Directions for this task ▸ Return only the lines from the top of the data down to the one that holds "Blue Mountains", both included, without any pictures.

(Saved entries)
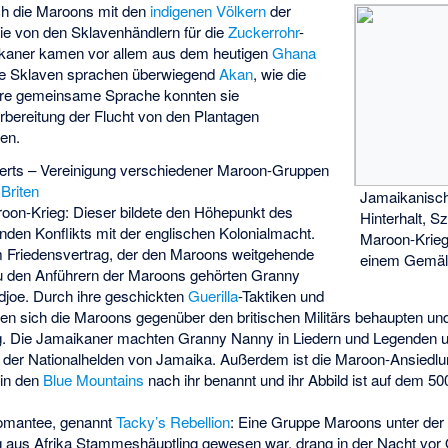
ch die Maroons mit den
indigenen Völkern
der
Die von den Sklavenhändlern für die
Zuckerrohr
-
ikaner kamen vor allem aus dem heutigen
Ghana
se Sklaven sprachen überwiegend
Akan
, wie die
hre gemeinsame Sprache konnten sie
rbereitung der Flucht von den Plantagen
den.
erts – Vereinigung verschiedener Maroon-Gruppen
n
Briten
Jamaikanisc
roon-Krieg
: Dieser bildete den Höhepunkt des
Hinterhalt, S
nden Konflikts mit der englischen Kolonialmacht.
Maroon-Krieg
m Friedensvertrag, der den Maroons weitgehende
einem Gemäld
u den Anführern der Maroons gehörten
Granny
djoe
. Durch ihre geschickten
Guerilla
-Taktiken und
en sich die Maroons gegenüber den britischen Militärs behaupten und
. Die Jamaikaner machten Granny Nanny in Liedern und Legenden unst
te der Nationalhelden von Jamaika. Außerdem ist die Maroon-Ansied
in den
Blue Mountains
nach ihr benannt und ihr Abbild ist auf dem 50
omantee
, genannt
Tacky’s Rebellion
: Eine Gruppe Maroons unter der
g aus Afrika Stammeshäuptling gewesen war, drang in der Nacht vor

Response to this exercise ▸
ch die Maroons mit den
indigenen Völkern
der
Die von den Sklavenhändlern für die
Zuckerrohr
-
ikaner kamen vor allem aus dem heutigen
Ghana
se Sklaven sprachen überwiegend
Akan
, wie die
hre gemeinsame Sprache konnten sie
rbereitung der Flucht von den Plantagen
den.
erts – Vereinigung verschiedener Maroon-Gruppen
n
Briten
Jamaikanisc
roon-Krieg
: Dieser bildete den Höhepunkt des
Hinterhalt, S
nden Konflikts mit der englischen Kolonialmacht.
Maroon-Krieg
m Friedensvertrag, der den Maroons weitgehende
einem Gemäld
u den Anführern der Maroons gehörten
Granny
djoe
. Durch ihre geschickten
Guerilla
-Taktiken und
en sich die Maroons gegenüber den britischen Militärs behaupten und
. Die Jamaikaner machten Granny Nanny in Liedern und Legenden unst
te der Nationalhelden von Jamaika. Außerdem ist die Maroon-Ansied
in den
Blue Mountains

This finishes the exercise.